Recently, I’ve noticed an uptick in people who say that they’re “not good with compliments,” and their responses to being complimented always range from an awkward thank you to simply nothing. It’s almost like they don’t see why you would be complimenting them. In my opinion, that’s because they usually don’t have the confidence to see why they should be complimented.  

I know it may just be a teenager thing, but I feel that confidence tends to be something you earn, something that doesn’t come until it knows you’re ready to handle it. It’s like you have to live enough life to be able to look back and say “I did that right” or be able to realize your strengths. Our strengths are also something that takes time to be realized. You have to fail at enough things to finally land at the things you’re good at. Then, and only then it seems, do you finally get to stand a little taller and be a little bit braver when facing the world. 
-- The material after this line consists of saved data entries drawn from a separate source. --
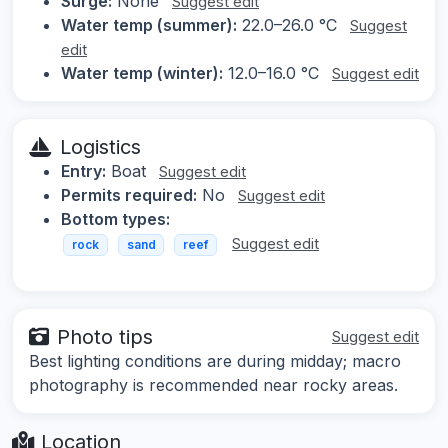
Surge:
None
Suggest edit
Water temp (summer):
22.0–26.0 °C
Suggest
edit
Water temp (winter):
12.0–16.0 °C
Suggest edit
Logistics
Entry:
Boat
Suggest edit
Permits required:
No
Suggest edit
Bottom types:
Suggest edit
rock
sand
reef
Photo tips
Suggest edit
Best lighting conditions are during midday; macro
photography is recommended near rocky areas.
Location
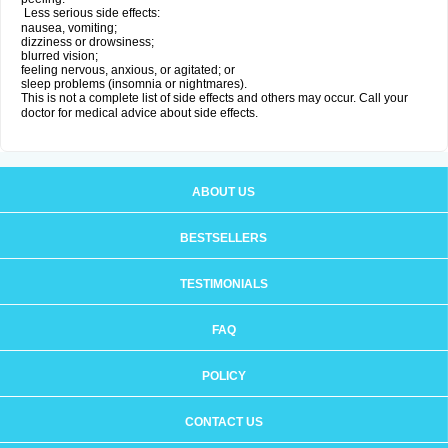
Less serious side effects:
nausea, vomiting;
dizziness or drowsiness;
blurred vision;
feeling nervous, anxious, or agitated; or
sleep problems (insomnia or nightmares).
This is not a complete list of side effects and others may occur. Call your
doctor for medical advice about side effects.
ABOUT US
BESTSELLERS
TESTIMONIALS
FAQ
POLICY
CONTACT US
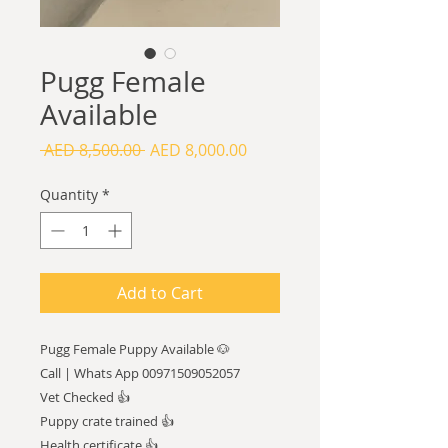
Pugg Female
Available
Regular
Sale
 AED 8,500.00 
AED 8,000.00
Price
Price
Quantity
*
Add to Cart
Pugg Female Puppy Available 🐶
Call | Whats App 00971509052057
Vet Checked 👍
Puppy crate trained 👍
Health certificate 👍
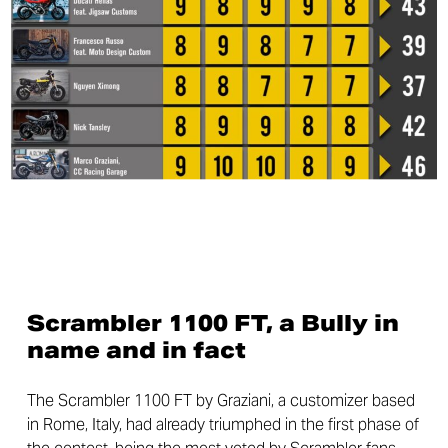
Scrambler 1100 FT, a Bully in
name and in fact
The Scrambler 1100 FT by Graziani, a customizer based
in Rome, Italy, had already triumphed in the first phase of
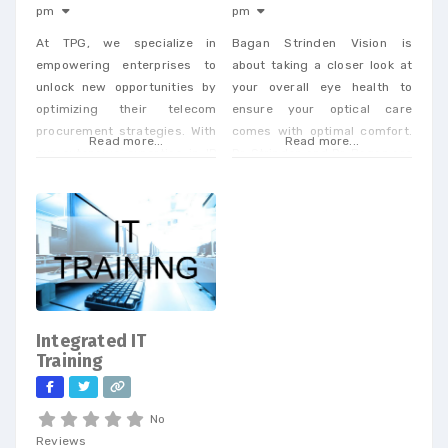
pm
pm
At TPG, we specialize in
Bagan Strinden Vision is
empowering enterprises to
about taking a closer look at
unlock new opportunities by
your overall eye health to
optimizing their telecom
ensure your optical care
procurement strategies. With
comes with optimal comfort.
Read more...
Read more...
our extensive expertise in IP
Dr. Strinden and Dr. Bagan are
and telecom procurement, we
expert eye surgeons,
offer a unique perspective
specializing in LASIK, PRK, and
that enables businesses to
Premium Cataract Surgery.
achieve cost savings and
drive efficiency across a
wide range of services. When
you partner with our
dedicated team, you’ll
Integrated IT
receive personalized support
Training
tailored to
No
Reviews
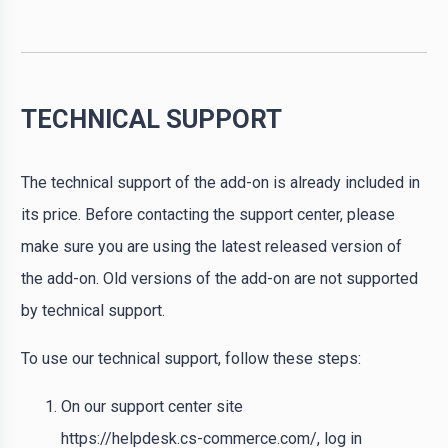
TECHNICAL SUPPORT
The technical support of the add-on is already included in
its price. Before contacting the support center, please
make sure you are using the latest released version of
the add-on. Old versions of the add-on are not supported
by technical support.
To use our technical support, follow these steps:
On our support center site
https://helpdesk.cs-commerce.com/, log in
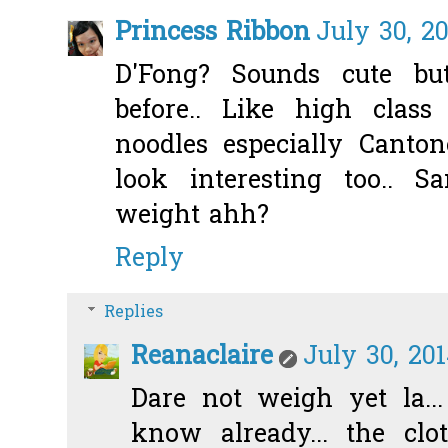
Princess Ribbon
July 30, 2
D'Fong? Sounds cute bu
before.. Like high class 
noodles especially Canton
look interesting too.. 
weight ahh?
Reply
Replies
Reanaclaire
July 30, 20
Dare not weigh yet la..
know already... the cl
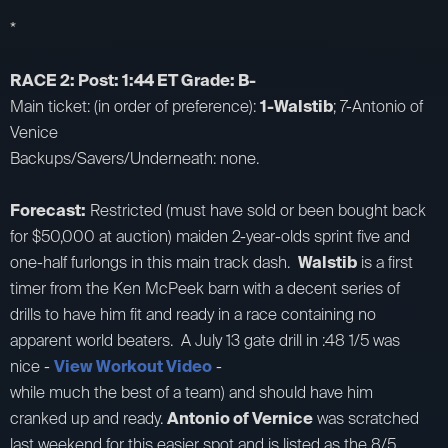
*
RACE 2: Post: 1:44 ET Grade: B-
Main ticket: (in order of preference):
1-Walstib
; 7-Antonio of
Venice
Backups/Savers/Underneath: none.
Forecast:
Restricted (must have sold or been bought back
for $50,000 at auction) maiden 2-year-olds sprint five and
one-half furlongs in this main track dash.
Walstib
is a first
timer from the Ken McPeek barn with a decent series of
drills to have him fit and ready in a race containing no
apparent world beaters. A July 13 gate drill in :48 1/5 was
nice -
View Workout Video
-
while much the best of a team) and should have him
cranked up and ready.
Antonio of Vernice
was scratched
last weekend for this easier spot and is listed as the 8/5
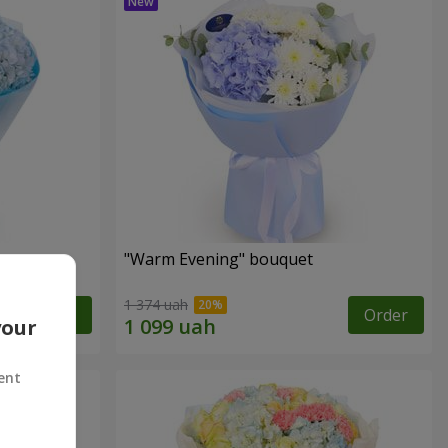
"Warm Evening" bouquet
1 374 uah
Order
Order
your
ent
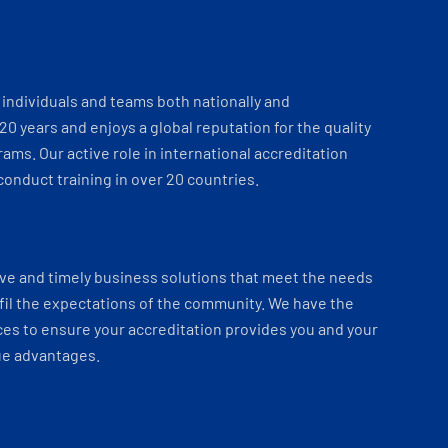
individuals and teams both nationally and
 20 years and enjoys a global reputation for the quality
ams. Our active role in international accreditation
onduct training in over 20 countries.
ve and timely business solutions that meet the needs
fil the expectations of the community. We have the
es to ensure your accreditation provides you and your
ue advantages.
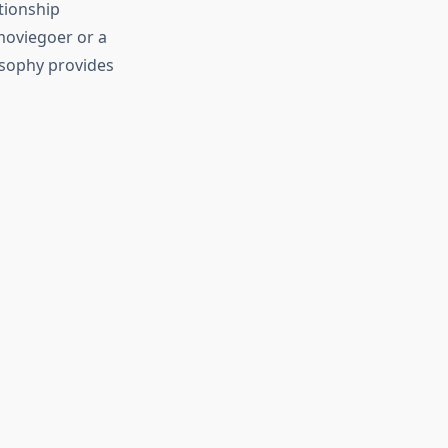
tionship
moviegoer or a
osophy provides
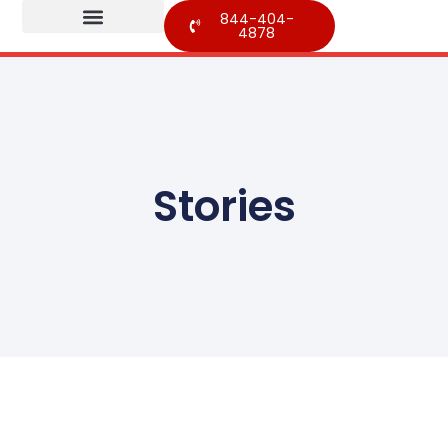
844-404-
4878
Stories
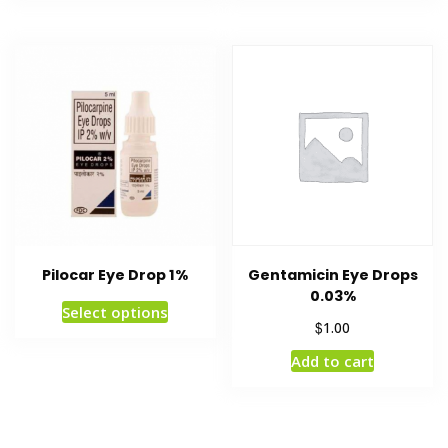
Pilocar Eye Drop 1%
Gentamicin Eye Drops
0.03%
Select options
$
1.00
Add to cart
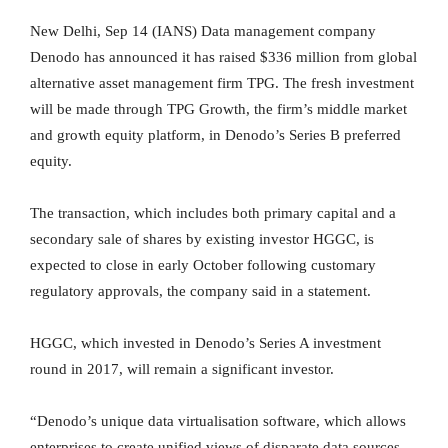
New Delhi, Sep 14 (IANS) Data management company
Denodo has announced it has raised $336 million from global
alternative asset management firm TPG. The fresh investment
will be made through TPG Growth, the firm’s middle market
and growth equity platform, in Denodo’s Series B preferred
equity.
The transaction, which includes both primary capital and a
secondary sale of shares by existing investor HGGC, is
expected to close in early October following customary
regulatory approvals, the company said in a statement.
HGGC, which invested in Denodo’s Series A investment
round in 2017, will remain a significant investor.
“Denodo’s unique data virtualisation software, which allows
enterprises to create unified views of disparate data sources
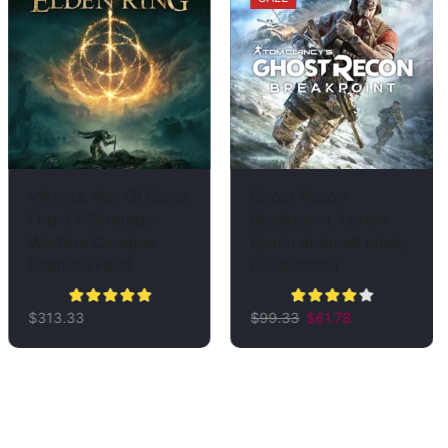
Vikings: War Of Clans
Ghost Recon
Frigid P Strategy
Breakpoint. Lorem
Warfare Conquer
ipsum dolor sit amet,
Enemies Feud
consectetur
$
313.33
$
99.33
$
61.78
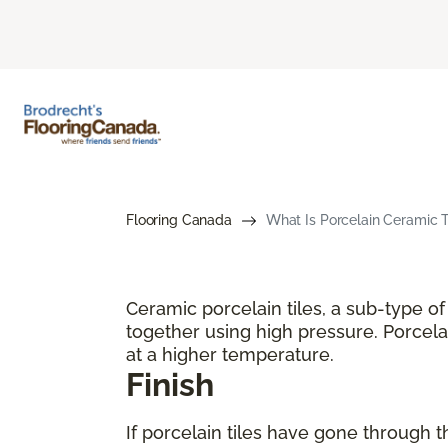
Flooring Canada
What Is Porcelain Ceramic T
Ceramic porcelain tiles, a sub-type o
together using high pressure. Porcelai
at a higher temperature.
Finish
If porcelain tiles have gone through t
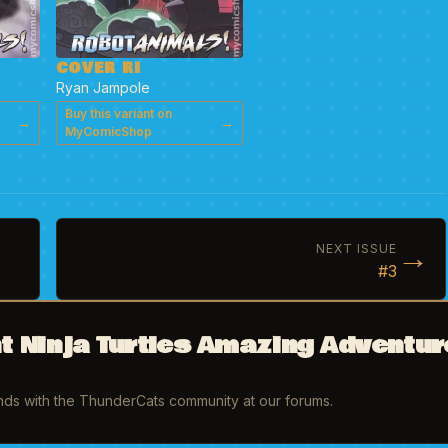
COVER RI
Ryan Jampole
Buy this variant on
→
→
MyComicShop
→
NEXT ISSUE
#3
t Ninja Turtles Amazing Adventur
inds with the ThunderCats community at our forums.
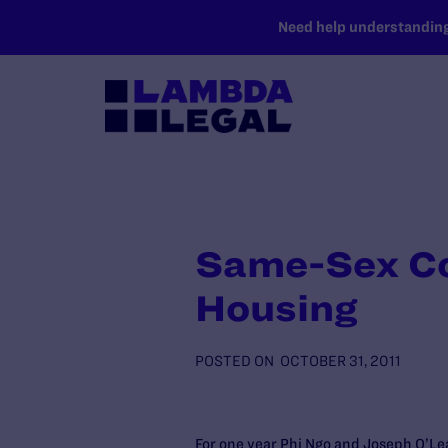
SKIP TO MAIN CONTENT
Need help understanding 
Same-Sex Co
Housing
POSTED ON
OCTOBER 31, 2011
For one year Phi Ngo and Joseph O’Lea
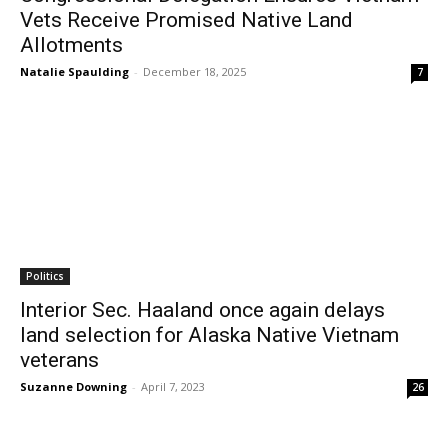
Vets Receive Promised Native Land
Allotments
Natalie Spaulding
-
December 18, 2025
7
Politics
Interior Sec. Haaland once again delays
land selection for Alaska Native Vietnam
veterans
Suzanne Downing
-
April 7, 2023
26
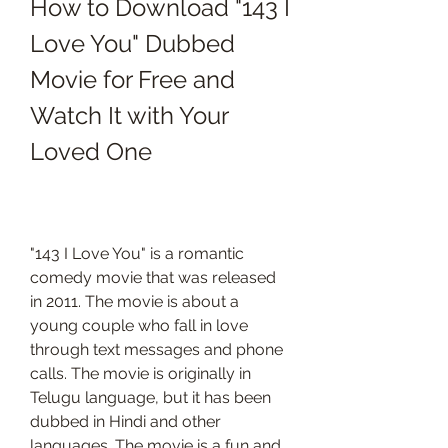
How to Download "143 I 
Love You" Dubbed 
Movie for Free and 
Watch It with Your 
Loved One
"143 I Love You" is a romantic 
comedy movie that was released 
in 2011. The movie is about a 
young couple who fall in love 
through text messages and phone 
calls. The movie is originally in 
Telugu language, but it has been 
dubbed in Hindi and other 
languages. The movie is a fun and 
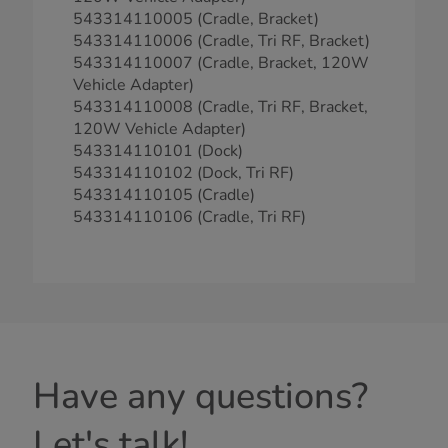
543314110005 (Cradle, Bracket)
543314110006 (Cradle, Tri RF, Bracket)
543314110007 (Cradle, Bracket, 120W
Vehicle Adapter)
543314110008 (Cradle, Tri RF, Bracket,
120W Vehicle Adapter)
543314110101 (Dock)
543314110102 (Dock, Tri RF)
543314110105 (Cradle)
543314110106 (Cradle, Tri RF)
Have any questions?
Let's talk!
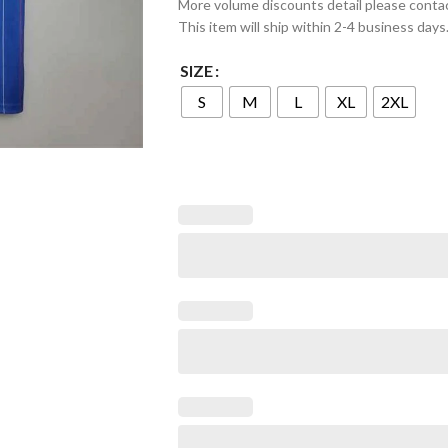
More volume discounts detail please conta
This item will ship within 2-4 business days
SIZE
S
M
L
XL
2XL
Nobody seems to have fully done this yet though. Even the most confident people I know still seem to struggle and have something they know they aren’t good at or don’t like. So, I think part of being human is having those things. Those little things we can’t seem to like about ourselves, the world, or anything else. I’ll never be the best at math and even though I’ve finally become confident in my school work, I still feel insecure when discussing math topics. 

Part of being able to be loved comes from your confidence. Think about it, you have to think you’re worthy of love in order to receive it properly, and that’s a form of confidence. That’s arguably the most important form of confidence. No matter who we are, we all need love in some form, and we all have to believe we deserve it (which almost everyone does).  So maybe, even if we all aren’t fully confident, we can choose to be just confident enough to know what we deserve. 

That’s easier said than done, and I honestly don’t know how to have more confidence. My theory is that reflecting on what you’ve done and choosing to be proud of yourself is the best way to start, and I’m slowly doing that myself. 

 

Until next time, 

Ella Greene. 

 

Note from your mother: Your worthiness does not come from your accomplishments. It comes from who you are. And you are pretty wonderful my daughter!